The imam titled the article, “A Tree has Fallen in the Forest,” alluding to the famous saying and implying that the problem is not that no one has spoken out, but that not enough attention has been given to their voices.
Ultimately, the world will continue to have problems until the root causes of violence and revenge are addressed.
Thank you, Zacharia, for your willingness to answer our questions. I know that you share my desire for a frank and open conversation that will help us understand one another and ourselves better.
A Pastor Reflects
Muslims claim a very high view of the Qur’an as Scripture. My initial reaction to Zacharia’s first response, concerning personal opinion, the authority of the Qur’an, and interpretation was that this is similar to the view of the Bible with which I grew up.

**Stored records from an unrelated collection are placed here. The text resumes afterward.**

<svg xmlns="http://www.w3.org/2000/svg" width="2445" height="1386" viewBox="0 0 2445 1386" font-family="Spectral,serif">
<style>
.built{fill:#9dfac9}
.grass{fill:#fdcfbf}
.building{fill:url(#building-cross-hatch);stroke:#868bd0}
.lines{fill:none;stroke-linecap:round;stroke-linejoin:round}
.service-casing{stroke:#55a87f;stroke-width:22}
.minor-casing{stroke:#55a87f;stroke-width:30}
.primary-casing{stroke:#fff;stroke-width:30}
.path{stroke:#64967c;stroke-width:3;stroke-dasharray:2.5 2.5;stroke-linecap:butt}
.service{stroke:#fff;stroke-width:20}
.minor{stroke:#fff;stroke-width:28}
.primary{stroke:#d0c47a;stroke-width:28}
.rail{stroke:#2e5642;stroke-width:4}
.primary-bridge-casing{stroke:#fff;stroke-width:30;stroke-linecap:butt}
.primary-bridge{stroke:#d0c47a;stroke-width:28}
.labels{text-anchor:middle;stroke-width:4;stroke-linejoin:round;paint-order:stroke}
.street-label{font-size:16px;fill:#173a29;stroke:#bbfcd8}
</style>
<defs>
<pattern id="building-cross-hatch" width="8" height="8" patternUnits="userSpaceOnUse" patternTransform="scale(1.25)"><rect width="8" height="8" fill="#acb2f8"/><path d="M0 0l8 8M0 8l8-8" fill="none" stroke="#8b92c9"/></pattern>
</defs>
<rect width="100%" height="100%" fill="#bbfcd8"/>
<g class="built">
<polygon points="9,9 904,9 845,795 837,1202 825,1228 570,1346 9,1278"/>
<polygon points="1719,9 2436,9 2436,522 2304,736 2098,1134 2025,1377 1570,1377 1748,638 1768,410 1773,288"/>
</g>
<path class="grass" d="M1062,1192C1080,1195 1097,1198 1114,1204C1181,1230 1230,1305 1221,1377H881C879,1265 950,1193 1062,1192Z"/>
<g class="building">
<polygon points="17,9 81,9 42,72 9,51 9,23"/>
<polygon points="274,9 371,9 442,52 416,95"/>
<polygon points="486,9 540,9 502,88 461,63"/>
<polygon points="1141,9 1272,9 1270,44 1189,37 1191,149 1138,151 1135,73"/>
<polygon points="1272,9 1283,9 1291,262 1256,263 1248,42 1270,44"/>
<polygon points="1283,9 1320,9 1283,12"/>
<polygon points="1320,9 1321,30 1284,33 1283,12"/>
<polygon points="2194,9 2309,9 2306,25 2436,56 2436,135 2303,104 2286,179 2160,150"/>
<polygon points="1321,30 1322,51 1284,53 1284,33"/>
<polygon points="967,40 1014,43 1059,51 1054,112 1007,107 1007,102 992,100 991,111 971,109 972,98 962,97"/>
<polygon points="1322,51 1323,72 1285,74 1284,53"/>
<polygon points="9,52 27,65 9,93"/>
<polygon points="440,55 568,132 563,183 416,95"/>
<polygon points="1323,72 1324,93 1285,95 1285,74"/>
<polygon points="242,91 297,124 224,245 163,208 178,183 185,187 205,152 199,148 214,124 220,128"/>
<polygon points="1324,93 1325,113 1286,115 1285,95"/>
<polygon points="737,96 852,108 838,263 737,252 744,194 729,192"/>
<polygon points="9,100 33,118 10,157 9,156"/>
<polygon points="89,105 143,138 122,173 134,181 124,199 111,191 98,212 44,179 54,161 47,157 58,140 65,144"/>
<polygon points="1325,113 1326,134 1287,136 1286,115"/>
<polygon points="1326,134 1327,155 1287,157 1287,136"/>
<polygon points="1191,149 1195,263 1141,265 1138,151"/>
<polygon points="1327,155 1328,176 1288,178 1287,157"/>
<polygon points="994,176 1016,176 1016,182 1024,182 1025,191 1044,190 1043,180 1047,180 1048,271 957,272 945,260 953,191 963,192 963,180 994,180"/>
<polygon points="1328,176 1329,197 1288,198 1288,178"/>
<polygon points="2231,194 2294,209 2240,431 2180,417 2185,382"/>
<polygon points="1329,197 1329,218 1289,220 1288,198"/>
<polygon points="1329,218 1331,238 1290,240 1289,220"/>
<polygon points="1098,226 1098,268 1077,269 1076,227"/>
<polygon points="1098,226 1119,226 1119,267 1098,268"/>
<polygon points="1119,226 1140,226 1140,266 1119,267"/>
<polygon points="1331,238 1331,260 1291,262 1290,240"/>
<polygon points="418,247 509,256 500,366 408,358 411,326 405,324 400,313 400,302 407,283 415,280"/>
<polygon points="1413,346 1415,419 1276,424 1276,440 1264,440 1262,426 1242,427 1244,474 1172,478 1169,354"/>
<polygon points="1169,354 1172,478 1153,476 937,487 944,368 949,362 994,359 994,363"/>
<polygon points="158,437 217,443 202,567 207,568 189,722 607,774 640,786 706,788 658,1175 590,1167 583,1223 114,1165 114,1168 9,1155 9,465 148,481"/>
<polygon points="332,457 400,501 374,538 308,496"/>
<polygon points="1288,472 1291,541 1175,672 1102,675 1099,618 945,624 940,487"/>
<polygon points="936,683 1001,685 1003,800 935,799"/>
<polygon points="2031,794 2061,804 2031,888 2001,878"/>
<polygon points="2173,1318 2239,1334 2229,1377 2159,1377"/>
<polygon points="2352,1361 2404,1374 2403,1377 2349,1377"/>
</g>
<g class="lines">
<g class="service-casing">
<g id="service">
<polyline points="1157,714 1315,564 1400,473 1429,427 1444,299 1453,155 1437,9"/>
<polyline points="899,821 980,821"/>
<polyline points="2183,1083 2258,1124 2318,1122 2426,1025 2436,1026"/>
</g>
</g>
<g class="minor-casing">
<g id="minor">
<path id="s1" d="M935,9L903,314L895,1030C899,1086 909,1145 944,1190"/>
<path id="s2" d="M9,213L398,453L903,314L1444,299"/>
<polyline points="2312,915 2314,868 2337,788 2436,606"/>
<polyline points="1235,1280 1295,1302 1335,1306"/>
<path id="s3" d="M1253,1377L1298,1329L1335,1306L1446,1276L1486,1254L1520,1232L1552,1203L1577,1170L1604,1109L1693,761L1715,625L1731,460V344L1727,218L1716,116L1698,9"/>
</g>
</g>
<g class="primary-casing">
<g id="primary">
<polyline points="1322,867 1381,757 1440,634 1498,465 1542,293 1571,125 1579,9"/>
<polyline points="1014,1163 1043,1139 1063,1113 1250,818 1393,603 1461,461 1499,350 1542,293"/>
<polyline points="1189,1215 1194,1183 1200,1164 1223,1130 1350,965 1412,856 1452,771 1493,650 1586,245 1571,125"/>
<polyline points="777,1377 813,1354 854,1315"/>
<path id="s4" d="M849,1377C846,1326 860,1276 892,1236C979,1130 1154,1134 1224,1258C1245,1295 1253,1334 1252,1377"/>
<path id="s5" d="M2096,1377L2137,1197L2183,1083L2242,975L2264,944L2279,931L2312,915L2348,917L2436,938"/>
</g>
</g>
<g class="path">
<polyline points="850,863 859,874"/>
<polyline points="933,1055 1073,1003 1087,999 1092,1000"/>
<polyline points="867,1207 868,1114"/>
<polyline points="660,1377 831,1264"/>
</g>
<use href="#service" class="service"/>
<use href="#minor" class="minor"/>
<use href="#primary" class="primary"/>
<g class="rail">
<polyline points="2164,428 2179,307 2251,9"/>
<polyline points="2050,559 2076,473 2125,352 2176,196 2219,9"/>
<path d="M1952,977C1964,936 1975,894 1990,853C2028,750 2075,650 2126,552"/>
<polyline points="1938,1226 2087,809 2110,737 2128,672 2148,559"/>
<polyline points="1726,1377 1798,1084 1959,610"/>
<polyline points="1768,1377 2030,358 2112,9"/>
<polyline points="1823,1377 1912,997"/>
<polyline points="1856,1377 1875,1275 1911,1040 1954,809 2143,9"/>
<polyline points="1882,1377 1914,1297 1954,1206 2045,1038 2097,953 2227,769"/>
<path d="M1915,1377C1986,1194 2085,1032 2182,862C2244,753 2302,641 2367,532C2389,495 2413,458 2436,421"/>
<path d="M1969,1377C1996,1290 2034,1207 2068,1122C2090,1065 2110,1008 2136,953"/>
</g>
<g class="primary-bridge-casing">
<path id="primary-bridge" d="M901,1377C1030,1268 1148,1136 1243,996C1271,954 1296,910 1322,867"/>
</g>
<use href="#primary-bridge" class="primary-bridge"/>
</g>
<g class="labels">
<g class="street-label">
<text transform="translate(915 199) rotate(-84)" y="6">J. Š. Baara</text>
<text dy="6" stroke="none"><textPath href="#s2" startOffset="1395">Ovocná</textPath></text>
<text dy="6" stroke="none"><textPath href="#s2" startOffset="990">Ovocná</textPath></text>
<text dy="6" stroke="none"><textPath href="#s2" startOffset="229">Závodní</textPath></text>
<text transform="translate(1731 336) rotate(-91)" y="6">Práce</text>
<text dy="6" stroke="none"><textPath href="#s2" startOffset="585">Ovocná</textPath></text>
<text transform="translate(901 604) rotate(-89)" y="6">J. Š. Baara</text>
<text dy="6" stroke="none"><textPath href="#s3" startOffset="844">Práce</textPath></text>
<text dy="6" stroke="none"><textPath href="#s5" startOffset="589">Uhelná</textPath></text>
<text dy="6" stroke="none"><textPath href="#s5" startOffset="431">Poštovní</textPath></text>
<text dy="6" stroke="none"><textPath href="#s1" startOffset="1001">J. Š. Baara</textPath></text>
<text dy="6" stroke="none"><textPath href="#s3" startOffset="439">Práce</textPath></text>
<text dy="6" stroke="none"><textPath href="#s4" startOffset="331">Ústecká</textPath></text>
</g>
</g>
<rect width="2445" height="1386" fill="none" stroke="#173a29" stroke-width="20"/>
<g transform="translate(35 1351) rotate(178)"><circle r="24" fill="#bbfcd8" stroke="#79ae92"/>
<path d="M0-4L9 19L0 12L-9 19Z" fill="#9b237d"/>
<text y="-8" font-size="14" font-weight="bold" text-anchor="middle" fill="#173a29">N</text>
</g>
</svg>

However, I think that Christians are more likely to recognize that the Scriptures are heard with different ears in different cultures and different centuries, without taking away their “God-breathed” character. Interpretation is unavoidable, and therefore, dialogue and wrestling are necessary to discover how the Scriptures continue to speak to us. My personal opinion and interpretation count, even though they are always weighed in the context of the conversation that is going on in the whole church. In Islam, the Qur’an assumes a position almost equivalent to the place of Christ.
Second, Zacharia’s comments about the Bush administration might come across as inflammatory to some. At first he was inclined to equate the Bush administration’s actions with those of the September 11 terrorists. Both Muslims and Christians do need to examine our own “house” first and ask ourselves why others see us in this way.
Finally, Zacharia’s way of defining moral law (Sharia) basically requires that everyone in a Muslim country live according to Muslim laws. In the U.S. and Canada, Christian laws (blue laws) used to prevail in our culture, but as we have become more pluralistic, the influence of a particular Christian morality has modified to make room for differing opinions among Christians as well as different customs among the various religions, including liberalism.